Move activations to device

Bruce_zhuang · January 7, 2021, 7:08am

I need to somewhat move the activations to cpu after the computation graph is generated. For instance, some computation graphs are generated in the GPU as follows:

input1, input2 = torch.randn(128,3,32,32)
output1 = model(input)
output2 = model(input)

which would need the memory of about 2M with 2 computational graphs generated. Now I need to place the activations associated with output1 to cpu, such that the memory in GPU would fall down to about M. This should make sense, but I don’t know how to implement it. Thanks!

richard · January 7, 2021, 4:22pm

You can move output1 to cpu by doing output1.cpu(). Or are you asking how to move activations that were saved by the PyTorch autograd engine to CPU to avoid OOM-ing?

Bruce_zhuang · January 8, 2021, 7:01am

Yes.
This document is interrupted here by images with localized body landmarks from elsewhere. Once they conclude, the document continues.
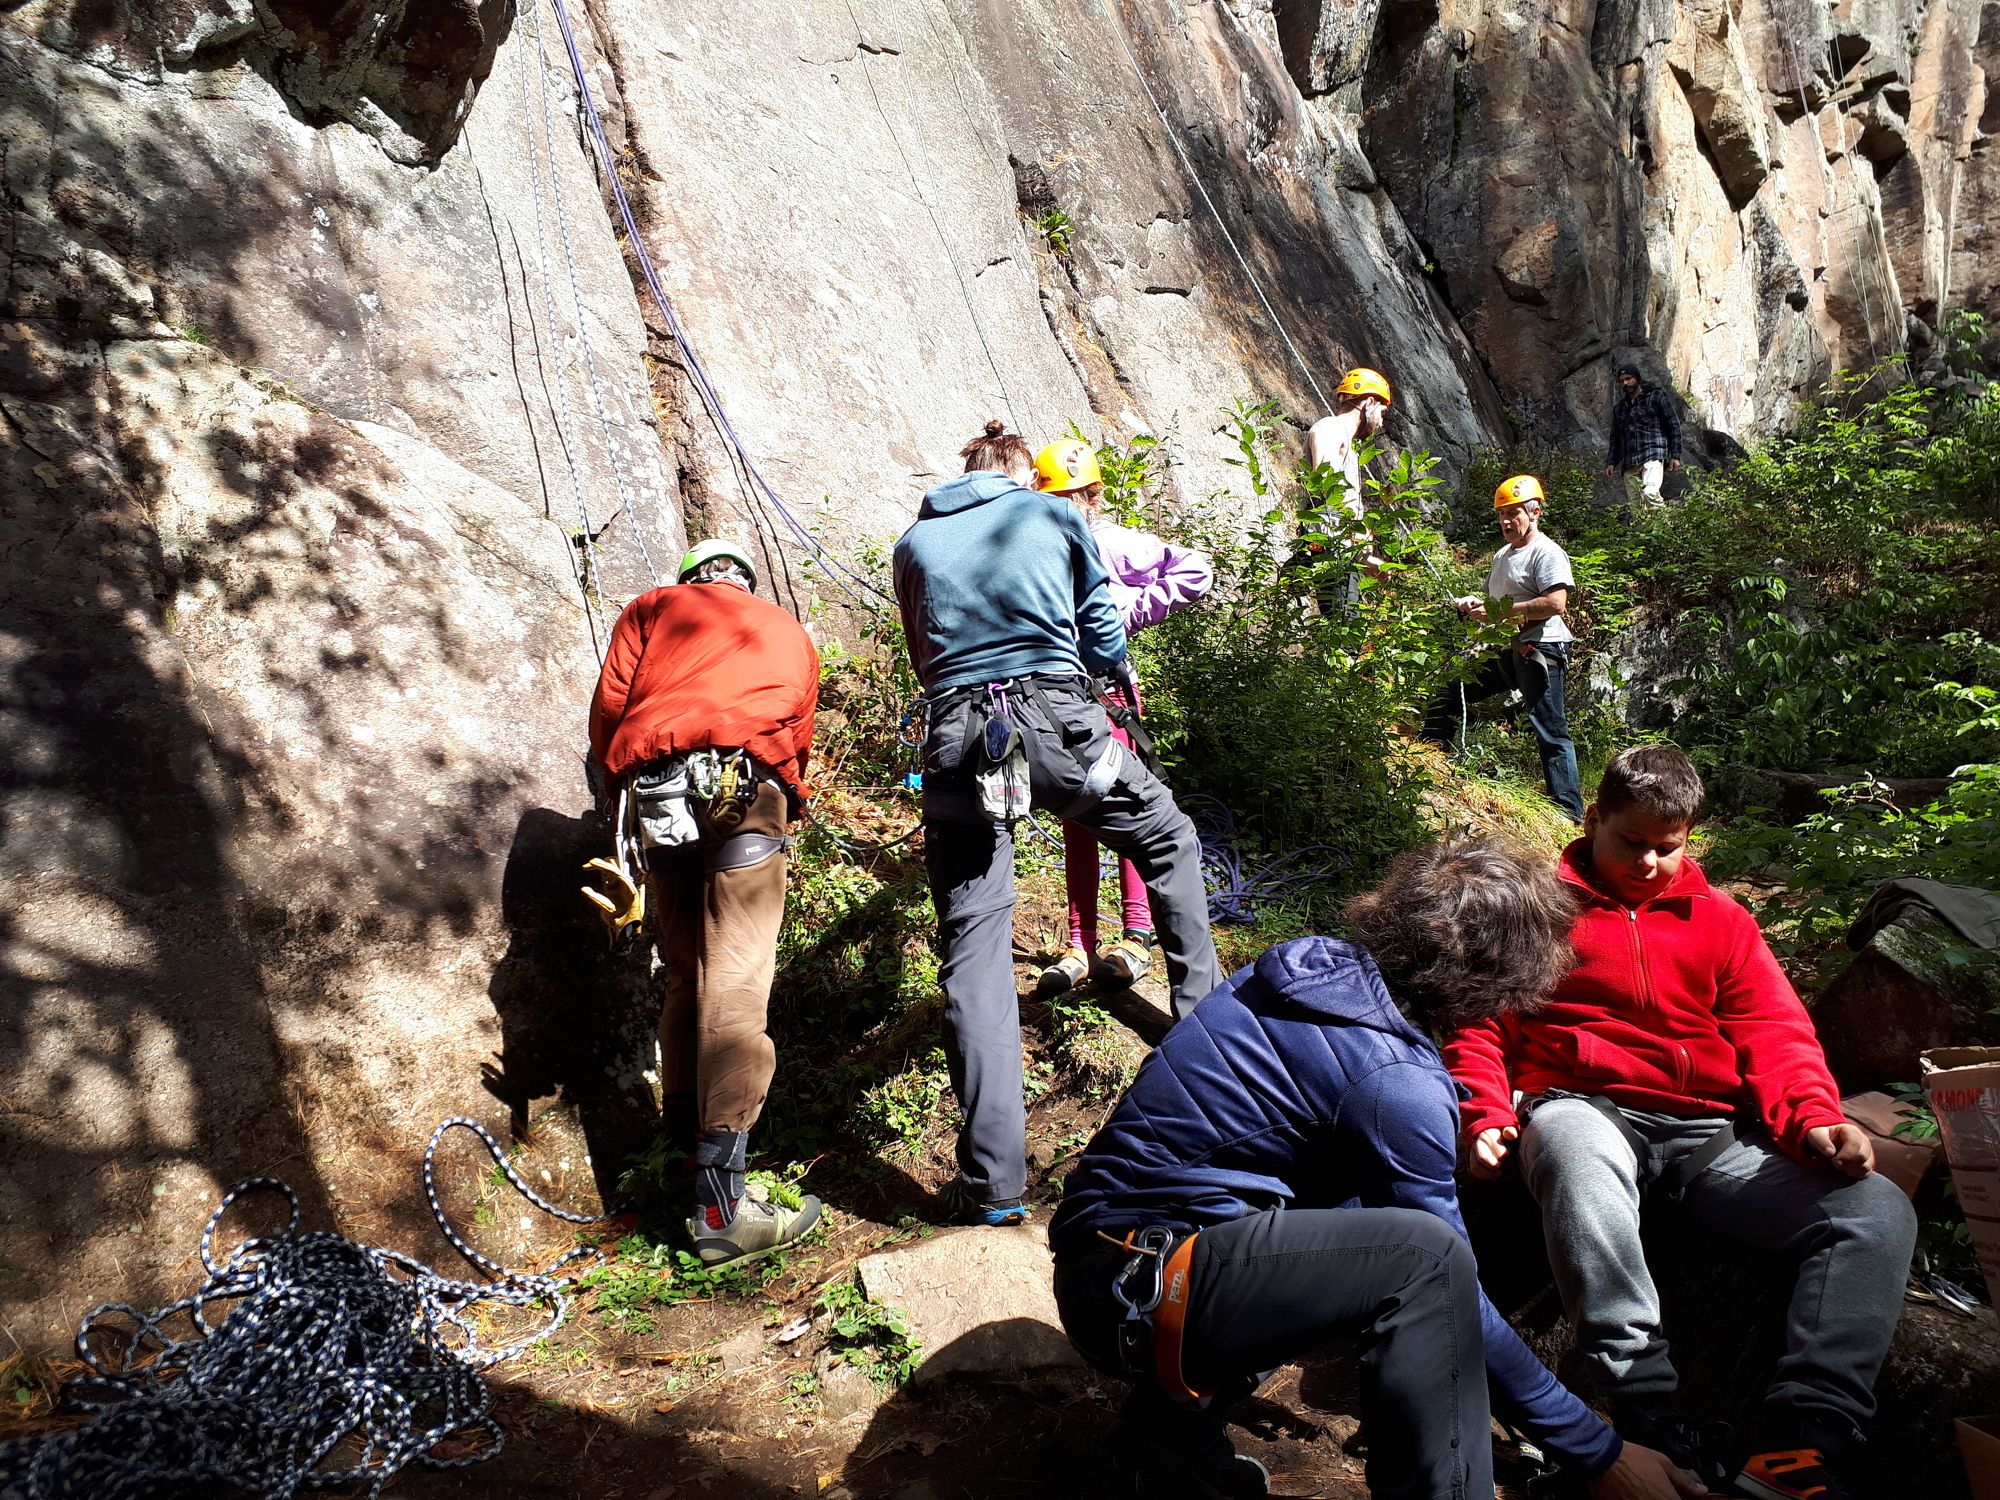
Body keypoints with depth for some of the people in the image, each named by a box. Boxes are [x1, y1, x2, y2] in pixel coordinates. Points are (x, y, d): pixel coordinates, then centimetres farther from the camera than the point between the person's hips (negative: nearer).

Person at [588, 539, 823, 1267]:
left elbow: (608, 705, 16)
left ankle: (683, 1148, 13)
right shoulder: (790, 633, 32)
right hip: (746, 781, -1)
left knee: (685, 980, 14)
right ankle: (720, 1207, -14)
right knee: (735, 987, -9)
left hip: (656, 787, 2)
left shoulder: (650, 609, 28)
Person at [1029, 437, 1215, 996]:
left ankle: (1137, 936, 7)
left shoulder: (1115, 544, -5)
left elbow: (1196, 570, -13)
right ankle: (1081, 944, 15)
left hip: (1108, 692, -4)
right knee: (1075, 823, 9)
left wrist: (1130, 610, -15)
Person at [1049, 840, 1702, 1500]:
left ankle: (1180, 1412, 21)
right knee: (1425, 1257, -23)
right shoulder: (1395, 1079, -18)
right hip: (1132, 1290, -10)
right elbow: (1445, 1287, -10)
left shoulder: (1321, 960, 5)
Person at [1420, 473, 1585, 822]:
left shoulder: (1547, 553, -10)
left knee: (1550, 733, -10)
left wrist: (1500, 611, -20)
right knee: (1449, 696, 13)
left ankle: (1570, 812, -8)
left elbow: (1556, 603, -23)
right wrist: (1474, 605, 8)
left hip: (1539, 652, -10)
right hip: (1505, 651, 10)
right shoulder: (1502, 555, 20)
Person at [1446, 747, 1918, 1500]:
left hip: (1705, 1131, 4)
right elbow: (1477, 1021, 8)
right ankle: (1646, 1416, -44)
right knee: (1578, 1159, -42)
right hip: (1583, 1107, -4)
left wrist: (1815, 1120, -9)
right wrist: (1486, 1117, -11)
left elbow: (1774, 1034, 12)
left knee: (1879, 1210, -19)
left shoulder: (1721, 920, 23)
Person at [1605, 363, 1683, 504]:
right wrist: (1611, 463, 14)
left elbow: (1674, 427, 4)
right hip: (1629, 464, 5)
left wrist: (1675, 456, -4)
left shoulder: (1657, 397, 9)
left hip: (1653, 456, -5)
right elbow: (1615, 438, 27)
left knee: (1649, 493, -29)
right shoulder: (1618, 407, 22)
I am trying to move all the activations linked with output1, not just the tensor itself.

richard · January 8, 2021, 4:13pm

I don’t think there’s an easy way to do that in PyTorch today. One way you could save memory is to to use torch.utils.checkpoint, which re-computes the intermediate activations.

I think it would make sense for there to be a checkpointing option in PyTorch that saves activations on CPU to avoid using too much GPU memory. Please feel free to open us a feature request at Issues · pytorch/pytorch · GitHub.
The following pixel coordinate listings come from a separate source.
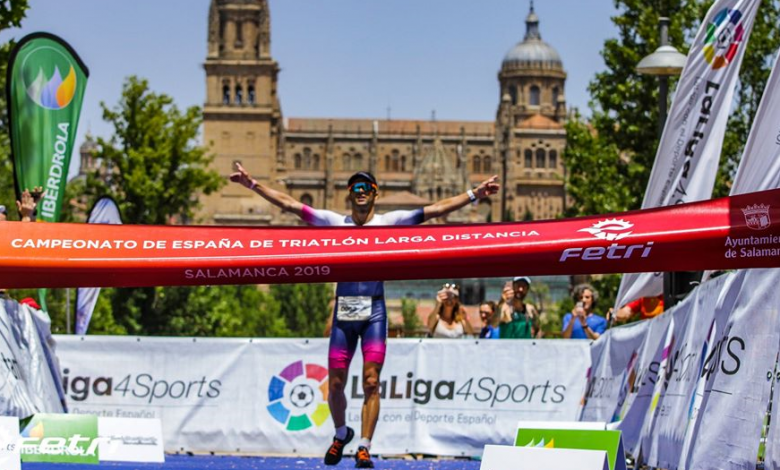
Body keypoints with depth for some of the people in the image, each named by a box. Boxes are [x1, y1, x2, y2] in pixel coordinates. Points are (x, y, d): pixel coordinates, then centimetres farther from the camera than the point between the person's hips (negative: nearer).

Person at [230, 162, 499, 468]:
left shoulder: (389, 222, 5)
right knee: (335, 385, 4)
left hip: (374, 309, -1)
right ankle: (341, 434, 29)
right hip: (343, 309, 1)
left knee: (371, 383, -8)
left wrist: (475, 194, -6)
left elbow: (437, 209, 1)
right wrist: (253, 184, 4)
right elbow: (289, 203, 8)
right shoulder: (335, 222, 8)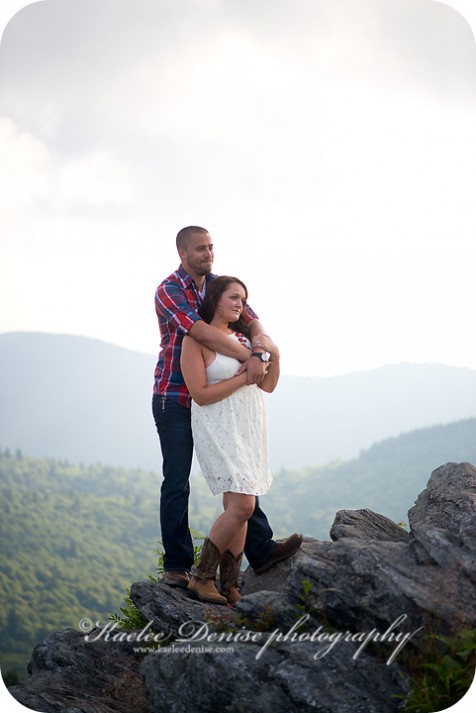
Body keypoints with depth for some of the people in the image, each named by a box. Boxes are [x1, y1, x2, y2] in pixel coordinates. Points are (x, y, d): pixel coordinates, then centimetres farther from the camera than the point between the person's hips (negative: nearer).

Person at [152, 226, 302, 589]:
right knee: (177, 483, 1)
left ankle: (261, 550, 4)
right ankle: (177, 566, 9)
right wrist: (248, 357, -35)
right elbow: (201, 331, -28)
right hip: (174, 400, -5)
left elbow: (251, 320, -2)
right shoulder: (169, 291, -14)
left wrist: (259, 342, -27)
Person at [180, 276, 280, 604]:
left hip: (250, 426, 7)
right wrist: (244, 376, -15)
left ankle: (230, 586, 8)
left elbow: (268, 386, 13)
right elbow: (201, 394, -15)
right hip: (219, 428, -7)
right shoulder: (196, 340, -8)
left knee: (238, 508, 4)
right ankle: (202, 577, -3)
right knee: (242, 506, -16)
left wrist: (274, 355, -3)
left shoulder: (244, 335, 13)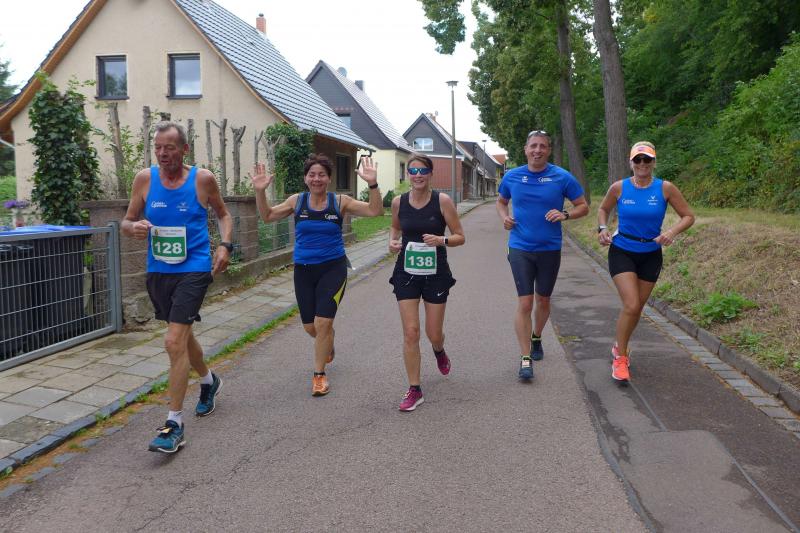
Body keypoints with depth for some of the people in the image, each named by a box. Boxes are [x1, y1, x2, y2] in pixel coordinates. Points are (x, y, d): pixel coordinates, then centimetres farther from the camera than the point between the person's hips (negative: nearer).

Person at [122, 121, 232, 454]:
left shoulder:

If you do want to go down the route of manually implementing this by yourself, one (very tedious) way is to

For each operator you’re using, write a custom autograd.Function
the custom autograd.Function has a forward pass. You’d have to manually write a backward pass for it, but that can be doable by copying and pasting the relevant code from pytorch/derivatives.yaml at master · pytorch/pytorch · GitHub
When saving tensors for the backward pass, convert them to CPU before saving.